3e. List all of the countries that were in the 4th quartile (percent forest > 75%) in 2016.

SELECT country_name, region,forest_percent AS Percent_Forest_in_Quartiles
FROM forestation
WHERE forest_percent > 75 AND year = 2016
GROUP BY country_name, region, forest_percent
ORDER BY Percent_Forest_in_Quartiles DESC;

3f. How many countries had a percent forestation higher than the United States in 2016?

SELECT count(*)
FROM forestation
WHERE forest_percent > (SELECT forest_percent FROM forestation WHERE country_name =
'United States' AND year = 2016) AND year = 2016;

RECOMMENDATIONS

  1. Write out a set of recommendations as an analyst on the ForestQuery team. What have you learned from the World Bank data? This data has extensively shown that the situation around global forestation is not favorable between 1991 to 2016. Even though if we make consideration at country level, some countries like China and United States have improved statistics within this period. Hence, it is highly recommended for countries and regions more affected (Latin America & Caribbean and Sub- Saharan Africa) to learn more from China and United States. East Asia Pacific region host most of the world’s countries with the highest forest percentage area with more than 75% forest designated area. Only two countries from sub-Saharan African (Gabon and Seychelles) are in the category above 75% of forest designated area.

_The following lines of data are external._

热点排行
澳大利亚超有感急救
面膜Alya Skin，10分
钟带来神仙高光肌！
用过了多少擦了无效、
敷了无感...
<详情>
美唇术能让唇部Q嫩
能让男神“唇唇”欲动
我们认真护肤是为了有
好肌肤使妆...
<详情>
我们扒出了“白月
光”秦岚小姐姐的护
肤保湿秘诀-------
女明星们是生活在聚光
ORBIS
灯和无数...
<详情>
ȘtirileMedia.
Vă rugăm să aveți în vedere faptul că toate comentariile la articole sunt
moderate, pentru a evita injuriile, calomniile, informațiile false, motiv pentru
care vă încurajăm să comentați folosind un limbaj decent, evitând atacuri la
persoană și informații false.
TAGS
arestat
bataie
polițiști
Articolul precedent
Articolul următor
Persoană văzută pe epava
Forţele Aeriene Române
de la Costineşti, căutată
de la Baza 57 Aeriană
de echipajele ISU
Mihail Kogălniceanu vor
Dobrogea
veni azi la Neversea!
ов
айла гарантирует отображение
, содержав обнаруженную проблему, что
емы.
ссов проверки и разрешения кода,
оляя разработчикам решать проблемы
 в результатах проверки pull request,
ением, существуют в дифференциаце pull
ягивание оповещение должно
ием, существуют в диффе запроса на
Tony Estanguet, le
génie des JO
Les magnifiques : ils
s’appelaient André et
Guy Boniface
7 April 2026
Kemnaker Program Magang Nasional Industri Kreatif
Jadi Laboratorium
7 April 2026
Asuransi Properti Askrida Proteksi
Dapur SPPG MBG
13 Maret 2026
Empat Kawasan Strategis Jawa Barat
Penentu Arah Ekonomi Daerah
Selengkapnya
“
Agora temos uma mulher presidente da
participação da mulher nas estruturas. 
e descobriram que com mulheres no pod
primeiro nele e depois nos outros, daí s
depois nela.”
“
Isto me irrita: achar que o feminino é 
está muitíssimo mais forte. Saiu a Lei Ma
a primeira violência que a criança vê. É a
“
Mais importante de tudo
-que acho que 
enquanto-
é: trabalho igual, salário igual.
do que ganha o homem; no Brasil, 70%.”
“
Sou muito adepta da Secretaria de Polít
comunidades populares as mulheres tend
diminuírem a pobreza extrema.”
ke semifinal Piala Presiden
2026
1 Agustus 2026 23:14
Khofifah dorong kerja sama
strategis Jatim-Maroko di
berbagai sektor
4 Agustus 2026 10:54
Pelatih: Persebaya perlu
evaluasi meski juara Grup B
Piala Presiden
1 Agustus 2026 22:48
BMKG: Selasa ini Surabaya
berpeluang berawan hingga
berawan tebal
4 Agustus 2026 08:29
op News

  2. Which countries should we focus on over others? It is clearly ideal from the results to concentrate all efforts and resources on countries that had the largest forest area decrease in terms of the (a) percentage decrease and (b) amount decrease. Based on percentage decrease (Table 3.2) are Togo, Nigeria, Uganda, Mauritania, & Honduras. Based on amount decrease (Table 3.1) are Brazil, Indonesia, Myanmar, Nigeria, & Tanzania. Additionally, I am of the opinion that Nigeria should be given a special consideration among the list above because it has experienced decrease both in terms of percentage and amount of forest area.